Je pense que le Sénégal est dans une démarche de réforme, mais de réforme dans le cadre de la CEDEAO. Le Président Diomaye Faye, il est dans la démarche de la CEDEAO qui consiste à créer une monnaie commune aux États africains. Alors il dit que, si cette démarche-là dure plus longtemps que prévu ou qu’elle est impossible à se réaliser, le Sénégal va revoir sa position et éventuellement trouver une autre démarche. La question du CFA, je pense que c’est un peu lié à la situation économique de nos pays. La monnaie est un instrument de développement. La monnaie est un moyen par lequel les États peuvent vraiment gérer leur économie et autres. Et là pendant plus de 60 ans, l’économie pratiquement des 8 pays de l’UEMOA était entre les mains de la France, entre les mains de l’UE. Et donc ça devient tellement difficile qu’il est nécessaire de réfléchir sur une autre façon de gérer les monnaies africaines. Et les petites monnaies ont aussi montré leur insuffisance. Prenez l’Afrique de l’Est et l’Afrique australe, des pays qui ont de petites monnaies. Certains s’en tirent, mais avec énormément de difficultés. Toutes ces choses-là font que la démarche sénégalaise est une démarche assez prudente, allant dans le sens de la CEDEAO. Et cela, je pense que c’est un élément essentiel de cette souveraineté que le Sénégal et d’autres pays revendiquent.

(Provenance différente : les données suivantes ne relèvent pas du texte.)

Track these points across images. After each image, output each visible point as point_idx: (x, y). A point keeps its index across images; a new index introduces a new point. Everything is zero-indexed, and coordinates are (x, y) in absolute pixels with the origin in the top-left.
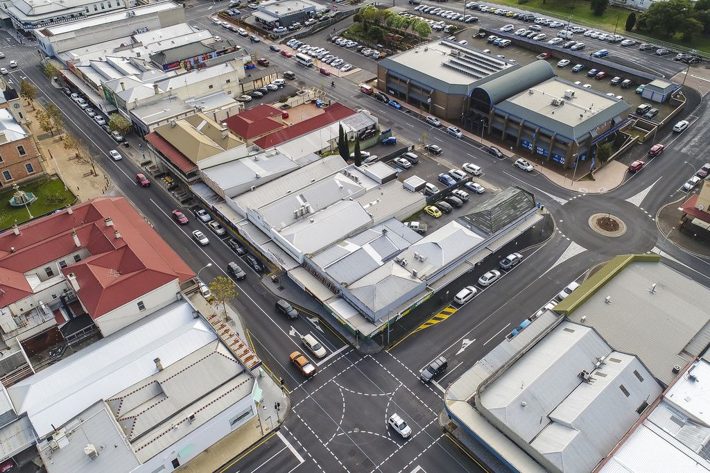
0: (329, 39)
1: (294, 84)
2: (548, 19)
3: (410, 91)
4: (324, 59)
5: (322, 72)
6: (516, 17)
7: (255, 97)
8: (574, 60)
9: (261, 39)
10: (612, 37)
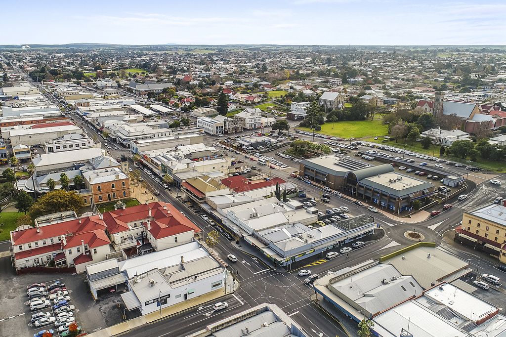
0: (277, 154)
1: (256, 172)
2: (397, 149)
3: (316, 175)
4: (272, 162)
5: (271, 167)
6: (379, 148)
7: (235, 175)
8: (408, 166)
9: (241, 153)
10: (432, 158)
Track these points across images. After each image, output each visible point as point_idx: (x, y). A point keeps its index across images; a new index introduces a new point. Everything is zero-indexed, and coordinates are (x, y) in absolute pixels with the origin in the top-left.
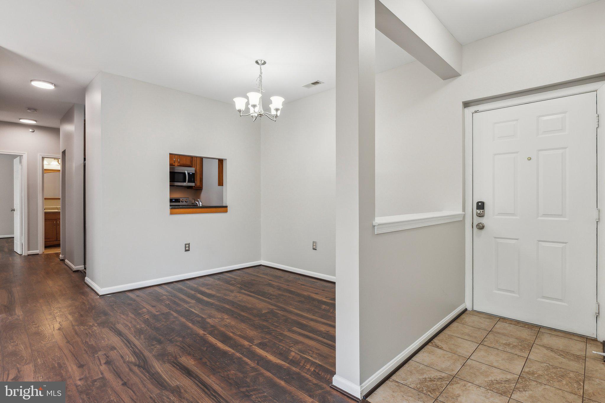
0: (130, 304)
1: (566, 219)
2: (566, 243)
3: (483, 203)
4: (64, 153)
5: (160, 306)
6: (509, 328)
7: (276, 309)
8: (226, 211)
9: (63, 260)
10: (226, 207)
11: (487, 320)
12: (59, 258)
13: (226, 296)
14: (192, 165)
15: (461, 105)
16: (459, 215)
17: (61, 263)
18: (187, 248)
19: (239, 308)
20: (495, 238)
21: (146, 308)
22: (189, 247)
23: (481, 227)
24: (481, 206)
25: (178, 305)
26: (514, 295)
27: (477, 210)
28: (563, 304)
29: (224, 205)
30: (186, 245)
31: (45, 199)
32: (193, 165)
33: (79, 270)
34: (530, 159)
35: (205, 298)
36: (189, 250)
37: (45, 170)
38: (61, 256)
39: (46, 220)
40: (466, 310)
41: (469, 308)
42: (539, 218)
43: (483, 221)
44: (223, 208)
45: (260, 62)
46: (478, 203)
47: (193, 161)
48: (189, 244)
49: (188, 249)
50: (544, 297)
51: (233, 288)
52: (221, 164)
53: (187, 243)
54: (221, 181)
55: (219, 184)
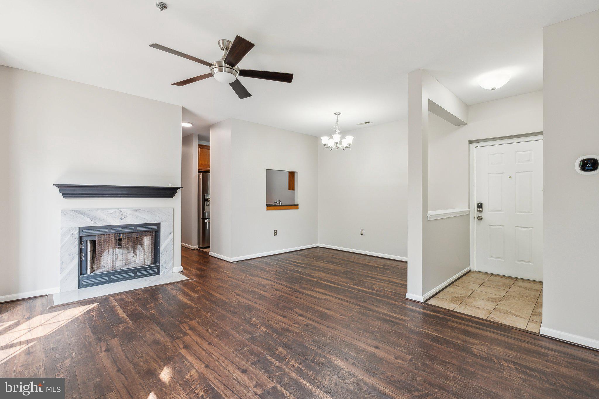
1: (532, 214)
2: (532, 228)
3: (482, 204)
6: (498, 279)
8: (298, 208)
10: (298, 205)
11: (484, 275)
13: (311, 264)
15: (468, 142)
16: (467, 211)
20: (489, 225)
23: (480, 219)
24: (480, 205)
26: (501, 260)
27: (478, 208)
28: (531, 264)
29: (296, 204)
30: (275, 231)
34: (511, 177)
36: (276, 235)
40: (470, 271)
41: (473, 270)
42: (516, 213)
43: (481, 215)
44: (295, 206)
45: (337, 114)
46: (478, 204)
48: (276, 231)
50: (519, 261)
51: (311, 260)
52: (292, 175)
53: (275, 230)
54: (292, 187)
55: (290, 189)
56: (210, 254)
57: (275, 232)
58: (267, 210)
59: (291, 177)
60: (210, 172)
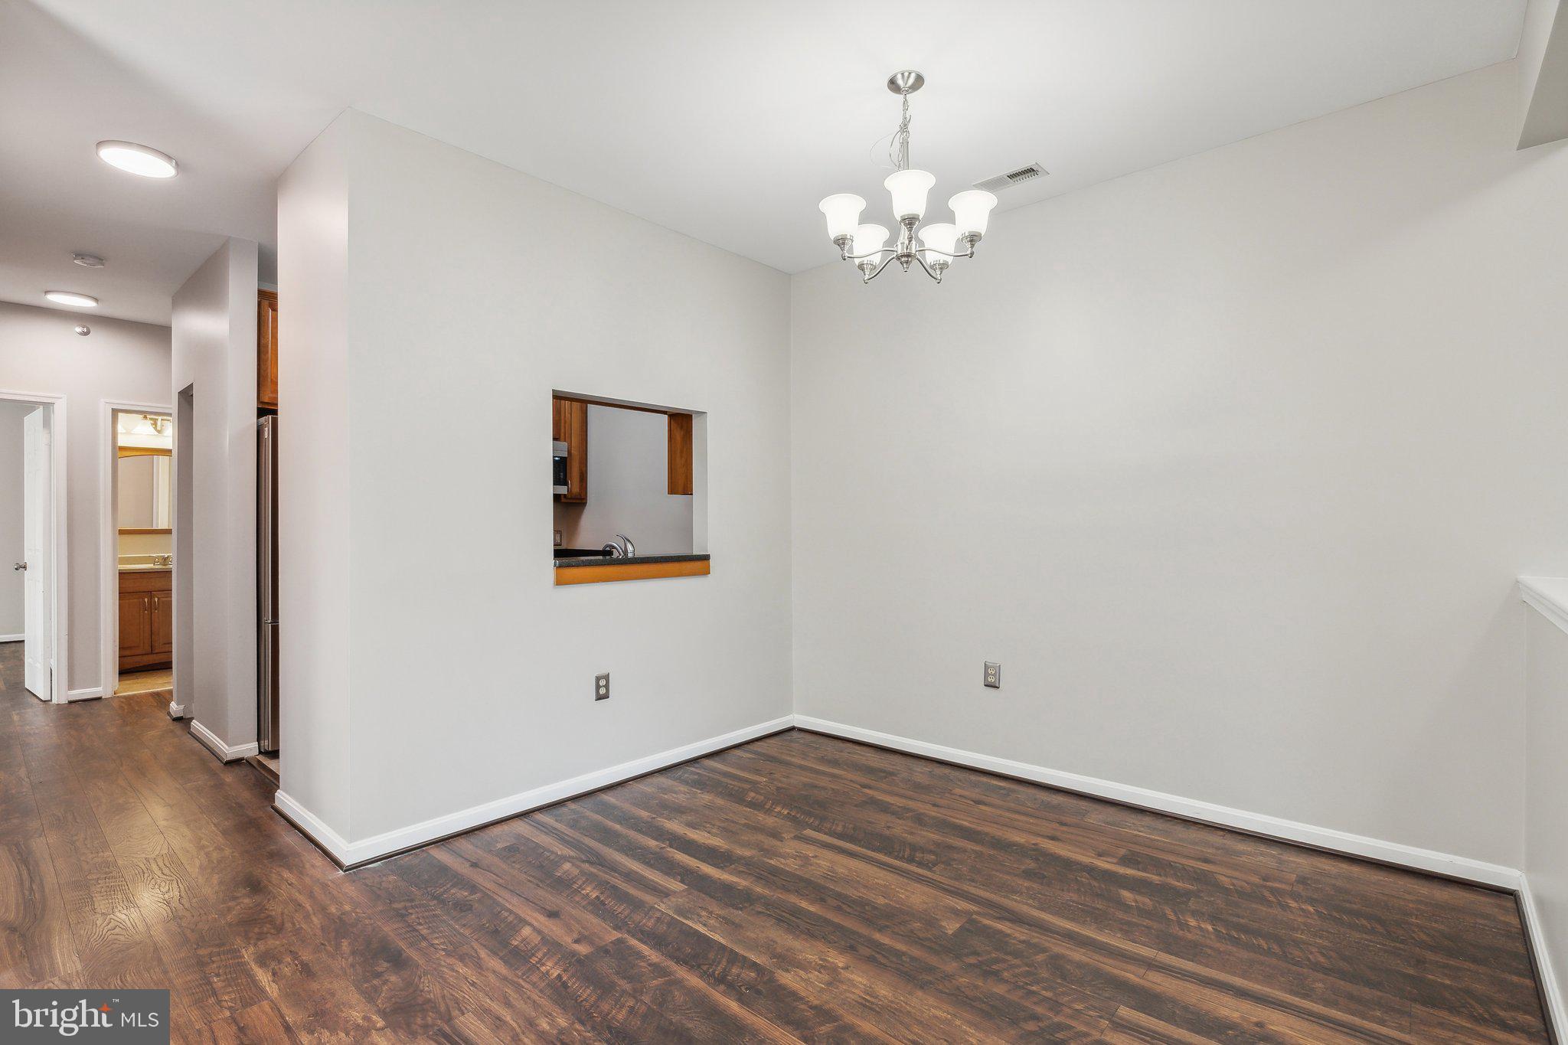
0: (463, 907)
4: (186, 396)
5: (574, 912)
7: (978, 913)
8: (706, 572)
9: (183, 721)
10: (706, 558)
12: (169, 714)
13: (771, 859)
14: (560, 435)
17: (177, 728)
18: (602, 690)
19: (848, 910)
21: (530, 924)
22: (607, 686)
25: (637, 905)
29: (696, 552)
30: (598, 679)
31: (122, 532)
32: (562, 435)
33: (242, 759)
35: (707, 869)
36: (606, 696)
37: (122, 449)
38: (173, 706)
39: (123, 594)
44: (695, 563)
47: (563, 421)
48: (607, 677)
49: (605, 691)
51: (770, 821)
52: (682, 428)
53: (603, 672)
54: (681, 481)
55: (673, 490)
56: (277, 804)
57: (602, 682)
58: (559, 582)
59: (678, 435)
60: (277, 410)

Le mois dernier, Bassirou Diomaye Faye a été reçu à Bamako et à Ouagadougou par deux des régimes putschistes du Sahel. Est-ce que vous pensez que Bassirou Diomaye et Emmanuel Macron vont parler justement des questions du Sahel ce jeudi à l’Élysée ?
Nécessairement, parce que, dans la sous-région, tout le monde fait confiance maintenant au Sénégal pour qu’il joue un rôle important dans le retour des pays de l’AES, l’Alliance des Etats du Sahel à la maison, c’est-à-dire dans le cadre de la CEDEAO. Et il se trouve que Diomaye Faye a tissé de bonnes relations aussi bien avec le président du Mali que le président du Burkina. Tout cela permet aussi pour lui d’avoir le point de vue français sur cette situation. Le point de vue français sur comment on en est arrivé là, pour que la France soit totalement exclue de cette partie du continent. Et quand il aura tous ces éléments en main, ça permettra aussi au président sénégalais de voir comment envisager les discussions futures avec tous ces dirigeants-là. Parce que, qu’on le veuille ou pas, la question de la CEDEAO est aussi une question vitale pour le Sénégal. Il n’est pas possible de se développer dans de petits pays. Il n’est pas possible de se développer en dehors du cadre de la CEDEAO. Et donc tous les deux ont intérêt à ce que ces questions-là soient résolues de la meilleure des façons. Et que, même s’il y a rupture avec la France, que cette rupture quand même laisse la place à des relations renouvelées, des relations qui permettent et aux uns et aux autres de défendre leurs intérêts.
Bassirou Diomaye Faye peut-il faire passer des messages entre Bamako et Paris, dans un sens comme dans l’autre ?
Jene pense pas qu’il soit dans cette posture de faire passer des messages. Je pense que les relations entre la France et le Mali sont tellement complexes que ça dépasse les compétences d’un pays comme le Sénégal.